Bull markets have a way of creating their own complications. The stronger sentiment gets, the more companies want to raise capital, the more private equity firms look for exits, and the more IPO pipelines fill up with names that spent years waiting for the right moment. All of that is happening simultaneously right now, and Goldman Sachs is paying close attention to what it means for a market that is already navigating elevated yields and increasingly crowded positioning in AI-related stocks.
Tony Pasquariello, Goldman’s global head of hedge fund coverage, laid out the bank’s thinking in a client note following meetings with portfolio managers in Boston and Toronto on May 22. The core of his analysis is straightforward: Goldman estimates total equity market supply in 2026 will reach approximately $600 billion, with roughly $160 billion of that figure tied directly to U.S. IPO activity. The question he is putting to investors is whether a market running hot on AI enthusiasm can absorb that much new stock without something giving way.
The Numbers in Context
Six hundred billion dollars sounds like a number large enough to matter. Pasquariello’s argument is that the right way to evaluate it is not in nominal terms but as a share of total market capitalization, and by that measure, the current situation is not historically extreme.
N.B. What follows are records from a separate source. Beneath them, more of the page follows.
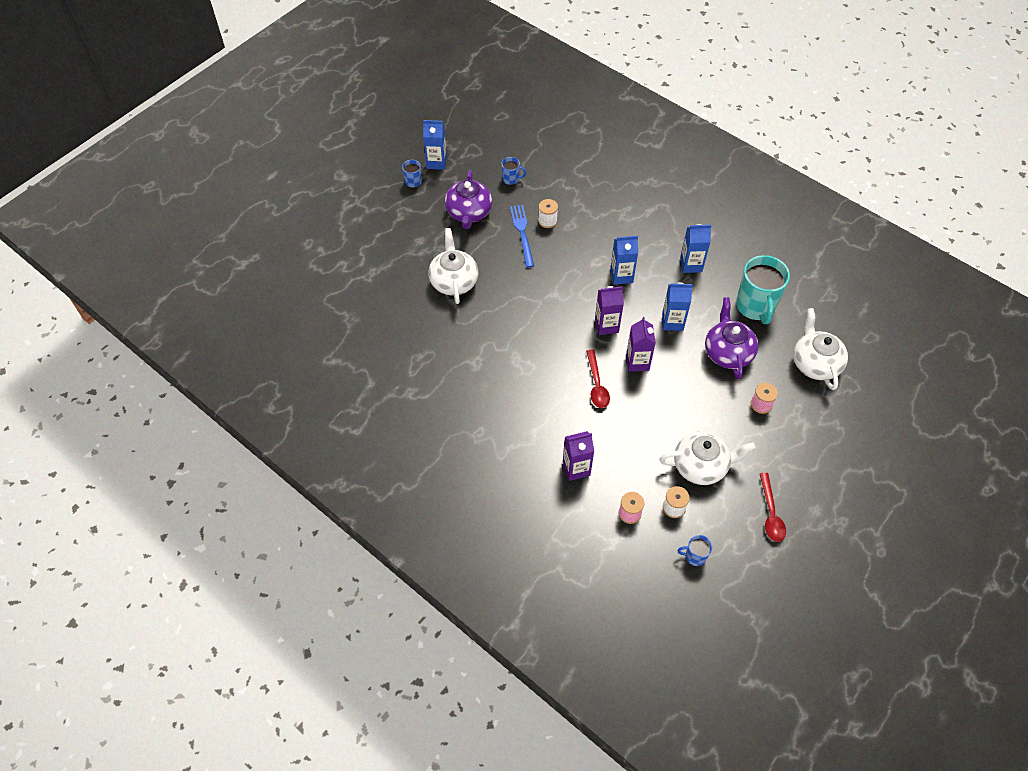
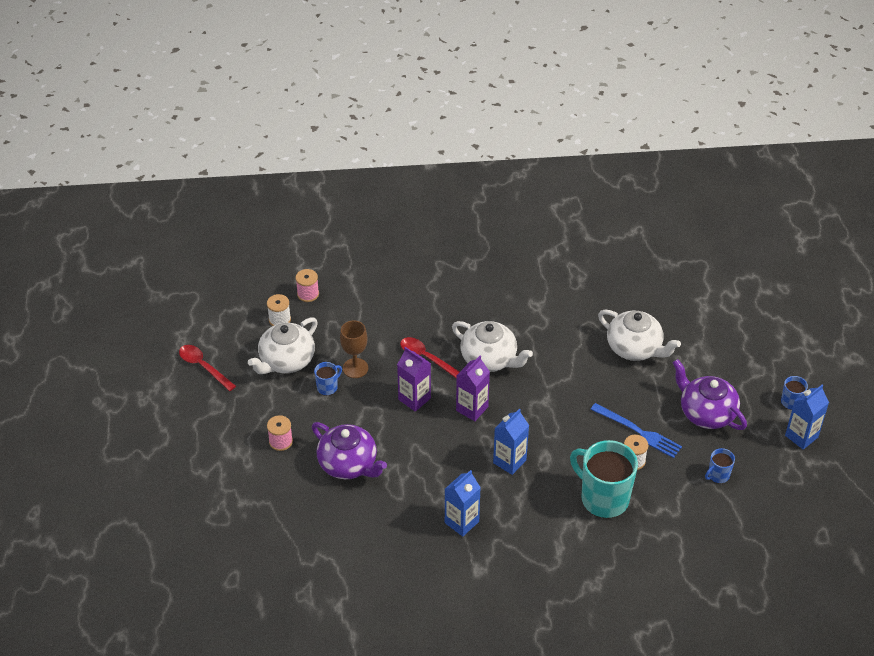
camera: 135 degrees right, 10 degrees down
purple carton [563,431,594,481] -> none
blue carton [662,282,693,331] -> none
blue mug [678,535,712,566] -> blue mug moved to [314,362,342,396]
turquoise mug [736,255,790,324] -> turquoise mug moved to [570,440,638,518]
white teapot [794,308,848,390] -> white teapot moved to [452,321,533,372]
none -> brown goblet [340,320,368,378]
Goldman drew comparisons to several previous periods when equity issuance surged significantly. The late 1990s technology bubble, the post-financial crisis recapitalizations of 2009, the pandemic-era capital raising of 2020, and the SPAC frenzy of 2021 all generated their own waves of new supply that markets eventually had to work through. In each case, the outcome depended heavily on the quality of what was being issued and the underlying risk appetite of buyers.
Goldman’s conclusion is that U.S. markets remain capable of absorbing new issuance, provided the assets coming to market are genuinely high quality and investor risk appetite holds up. That is a reasonable baseline assumption given current conditions. It is also a conditional one, which is precisely what makes the next several months interesting to watch.
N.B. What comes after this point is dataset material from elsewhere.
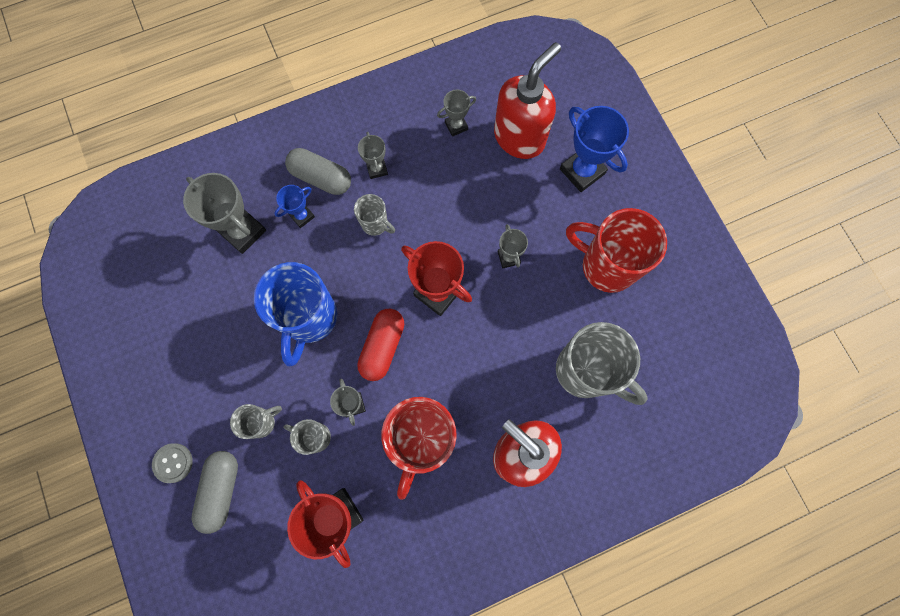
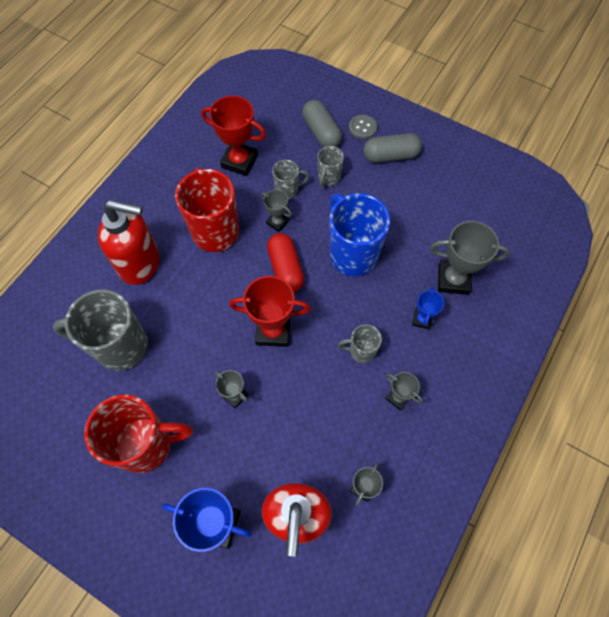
camera: 145 degrees right, 10 degrees down
grey capsule [285,148,351,195] -> grey capsule moved to [363,133,422,163]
The IPO Pipeline Is Getting Serious
The $160 billion IPO estimate is not a vague projection. Goldman forecasts roughly 100 U.S. IPOs this year capable of generating that level of proceeds, and the names circulating at the top of the pipeline give that number real credibility. SpaceX, OpenAI, and Anthropic have all been discussed as potential candidates for major listings, and any one of those would rank among the most significant public offerings in recent memory.
When names of that scale enter the market, the dynamics shift in ways that go beyond simple supply and demand. Capital that would otherwise sit in existing secondary market positions gets reallocated toward new offerings. Investors build up cash in anticipation of participating in deals. Seasoned investors begin sizing down current holdings to build the dry powder they need when a listing they have been tracking for years finally arrives.
That reallocation process does not necessarily break markets, but it does change the marginal liquidity environment in ways that make further valuation expansion harder to sustain across the board.
Three Stress Tests Hitting at the Same Time
What makes Goldman’s analysis particularly relevant right now is the timing. The IPO supply wave is not arriving in a calm market. It is arriving alongside two other forces that each carry their own weight.
First, Treasury yields have remained stubbornly elevated. Goldman’s research has historically shown that equity markets tend to experience pressure when the 10-year Treasury yield rises meaningfully in a short window. With yields staying higher than many investors expected heading into the second half of the year, the cost of holding equity risk remains higher than the recent market performance might suggest.
Second, positioning in AI-related semiconductors has reached a level of concentration that Goldman itself has flagged as notable. The bank’s Hedge Fund Trend Monitor, which analyzed holdings across 1,059 hedge funds managing $4.6 trillion in gross equity positions, found that funds entered Q2 2026 with their highest-ever portfolio weight in semiconductor companies at 10 percent. Software, by contrast, sits at its lowest weight since 2019 at 6 percent.
That level of crowding does not automatically mean a correction is coming. But it does mean that any meaningful disappointment in the AI narrative, a softer-than-expected earnings report, a shift in hyperscaler spending commentary, or a broader risk-off move could produce an outsized market reaction simply because so many investors are positioned the same way.
What Goldman Is Actually Saying
The takeaway from Pasquariello’s note is not a warning that markets are about to break down. Goldman believes the system can handle what is coming. The more nuanced point is that three separate forces, rising IPO supply, elevated yields, and crowded AI positioning are converging at the same moment, and that combination deserves more attention than any single factor would warrant on its own.
Markets absorb supply all the time. They do it most comfortably when sentiment is strong, quality is high, and positioning is not already stretched. Right now, one of those three conditions is less comfortable than the other two. That is what Wall Street is quietly working through, and why Goldman thought it was worth putting in writing.